In September 1991, ACRIM II was launched on the Upper Atmosphere
Research Satellite (UARS). Preliminary data (Figure 2.1) indicate
that the UARS/ACRIM II irradiance measurements are systematically
lower by about 2 W/m 2 than those
of SMM/ACRIM I, whereas Nimbus 7/ERB data indicate solar variations
of only a few hundredths of a percent. It would have been
preferable to overlap the SMM/ACRIM I and UARS/ACRIM II experiments
to provide direct cross-calibration, but the UARS launch delay made
this impossible. Thus to preserve the continuity of the ACRIM solar
irradiance data base, a third party comparison between ACRIM I and
ACRIM II is needed, using the Nimbus 7/ERB or ERBE/ERBS
experiments. In the latter case, given the infrequent ERBE/ERBS
solar observations, the standard error is estimated to be some 30
times larger than a direct ACRIM I/II comparison.

******

Reproduce the full ACRIM irradiance passage above verbatim.

DATA LISTING
******

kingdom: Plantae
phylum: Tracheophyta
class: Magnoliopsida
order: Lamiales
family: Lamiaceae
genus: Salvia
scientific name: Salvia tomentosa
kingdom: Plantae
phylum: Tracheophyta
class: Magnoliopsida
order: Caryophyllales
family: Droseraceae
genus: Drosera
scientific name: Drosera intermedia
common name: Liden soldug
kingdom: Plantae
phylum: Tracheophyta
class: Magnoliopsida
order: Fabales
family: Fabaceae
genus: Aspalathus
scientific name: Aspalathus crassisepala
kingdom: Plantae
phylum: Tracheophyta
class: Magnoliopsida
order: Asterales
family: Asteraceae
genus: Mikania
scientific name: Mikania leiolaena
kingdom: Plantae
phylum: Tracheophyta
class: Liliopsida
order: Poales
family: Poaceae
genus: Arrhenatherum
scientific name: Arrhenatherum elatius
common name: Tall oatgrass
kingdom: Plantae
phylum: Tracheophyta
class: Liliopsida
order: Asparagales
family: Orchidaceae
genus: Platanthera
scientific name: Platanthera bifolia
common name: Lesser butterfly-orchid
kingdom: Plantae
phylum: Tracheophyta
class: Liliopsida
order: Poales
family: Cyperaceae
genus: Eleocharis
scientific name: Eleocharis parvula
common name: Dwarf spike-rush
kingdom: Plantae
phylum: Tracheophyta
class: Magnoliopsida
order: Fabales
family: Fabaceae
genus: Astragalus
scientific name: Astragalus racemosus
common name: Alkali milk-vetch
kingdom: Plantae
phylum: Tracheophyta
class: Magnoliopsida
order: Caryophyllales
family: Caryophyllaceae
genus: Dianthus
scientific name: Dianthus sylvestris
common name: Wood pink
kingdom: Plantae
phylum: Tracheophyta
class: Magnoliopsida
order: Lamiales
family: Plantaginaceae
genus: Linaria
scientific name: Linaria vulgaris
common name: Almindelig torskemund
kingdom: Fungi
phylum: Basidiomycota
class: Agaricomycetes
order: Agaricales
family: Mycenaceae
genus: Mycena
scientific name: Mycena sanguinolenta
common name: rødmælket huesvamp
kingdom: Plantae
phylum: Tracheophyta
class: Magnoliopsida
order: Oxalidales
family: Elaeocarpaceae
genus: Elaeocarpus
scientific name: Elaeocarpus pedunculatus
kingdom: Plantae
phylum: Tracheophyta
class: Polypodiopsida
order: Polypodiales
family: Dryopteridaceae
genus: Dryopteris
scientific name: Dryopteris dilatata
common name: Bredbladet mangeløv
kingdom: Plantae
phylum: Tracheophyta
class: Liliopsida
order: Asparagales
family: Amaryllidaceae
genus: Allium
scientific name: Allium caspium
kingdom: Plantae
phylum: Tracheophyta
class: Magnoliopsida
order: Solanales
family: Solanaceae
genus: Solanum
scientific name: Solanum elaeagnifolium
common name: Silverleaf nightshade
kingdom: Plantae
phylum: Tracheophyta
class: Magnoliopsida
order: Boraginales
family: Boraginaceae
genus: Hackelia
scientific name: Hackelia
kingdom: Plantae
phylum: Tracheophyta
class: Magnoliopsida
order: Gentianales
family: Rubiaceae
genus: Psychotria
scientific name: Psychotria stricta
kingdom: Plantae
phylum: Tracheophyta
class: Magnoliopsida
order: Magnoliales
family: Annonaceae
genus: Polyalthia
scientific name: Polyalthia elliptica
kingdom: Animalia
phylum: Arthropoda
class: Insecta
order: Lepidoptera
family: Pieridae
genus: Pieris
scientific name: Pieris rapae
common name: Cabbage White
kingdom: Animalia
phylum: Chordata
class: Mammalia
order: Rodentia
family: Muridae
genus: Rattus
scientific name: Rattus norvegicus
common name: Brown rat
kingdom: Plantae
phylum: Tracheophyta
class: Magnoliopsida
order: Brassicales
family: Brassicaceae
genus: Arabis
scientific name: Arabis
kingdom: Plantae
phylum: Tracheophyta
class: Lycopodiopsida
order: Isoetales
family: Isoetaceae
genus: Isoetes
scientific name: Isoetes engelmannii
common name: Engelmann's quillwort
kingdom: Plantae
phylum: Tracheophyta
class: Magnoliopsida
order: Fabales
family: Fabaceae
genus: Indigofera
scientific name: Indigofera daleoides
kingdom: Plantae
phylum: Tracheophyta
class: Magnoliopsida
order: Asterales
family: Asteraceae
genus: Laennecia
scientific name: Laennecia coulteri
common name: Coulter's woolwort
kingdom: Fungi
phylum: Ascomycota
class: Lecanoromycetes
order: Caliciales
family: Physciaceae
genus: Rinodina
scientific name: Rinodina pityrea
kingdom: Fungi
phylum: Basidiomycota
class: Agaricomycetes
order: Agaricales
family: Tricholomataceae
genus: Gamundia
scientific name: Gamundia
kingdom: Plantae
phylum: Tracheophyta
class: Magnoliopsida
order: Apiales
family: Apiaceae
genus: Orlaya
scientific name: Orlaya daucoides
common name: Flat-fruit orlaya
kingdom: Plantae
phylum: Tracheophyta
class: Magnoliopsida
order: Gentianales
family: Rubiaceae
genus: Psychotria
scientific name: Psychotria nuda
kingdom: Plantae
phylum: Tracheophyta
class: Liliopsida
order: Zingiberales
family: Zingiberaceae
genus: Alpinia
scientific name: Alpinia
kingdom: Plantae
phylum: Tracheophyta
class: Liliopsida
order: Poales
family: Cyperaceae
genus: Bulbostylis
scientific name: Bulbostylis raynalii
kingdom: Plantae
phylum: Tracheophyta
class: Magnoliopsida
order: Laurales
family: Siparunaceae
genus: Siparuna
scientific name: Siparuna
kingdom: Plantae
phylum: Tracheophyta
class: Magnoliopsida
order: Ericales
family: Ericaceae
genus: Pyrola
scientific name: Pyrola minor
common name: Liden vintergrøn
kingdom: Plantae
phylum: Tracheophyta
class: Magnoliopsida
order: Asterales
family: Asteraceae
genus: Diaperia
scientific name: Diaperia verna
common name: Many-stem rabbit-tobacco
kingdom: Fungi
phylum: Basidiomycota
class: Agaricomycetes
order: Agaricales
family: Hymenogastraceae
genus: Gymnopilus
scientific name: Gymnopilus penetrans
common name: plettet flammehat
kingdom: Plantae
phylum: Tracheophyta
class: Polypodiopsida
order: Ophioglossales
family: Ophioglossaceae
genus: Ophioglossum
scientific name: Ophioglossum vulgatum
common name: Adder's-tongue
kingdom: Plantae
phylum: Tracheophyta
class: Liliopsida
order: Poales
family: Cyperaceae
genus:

******

RESULT FOR THIS TASK
In September 1991, ACRIM II was launched on the Upper Atmosphere
Research Satellite (UARS). Preliminary data (Figure 2.1) indicate
that the UARS/ACRIM II irradiance measurements are systematically
lower by about 2 W/m 2 than those
of SMM/ACRIM I, whereas Nimbus 7/ERB data indicate solar variations
of only a few hundredths of a percent. It would have been
preferable to overlap the SMM/ACRIM I and UARS/ACRIM II experiments
to provide direct cross-calibration, but the UARS launch delay made
this impossible. Thus to preserve the continuity of the ACRIM solar
irradiance data base, a third party comparison between ACRIM I and
ACRIM II is needed, using the Nimbus 7/ERB or ERBE/ERBS
experiments. In the latter case, given the infrequent ERBE/ERBS
solar observations, the standard error is estimated to be some 30
times larger than a direct ACRIM I/II comparison.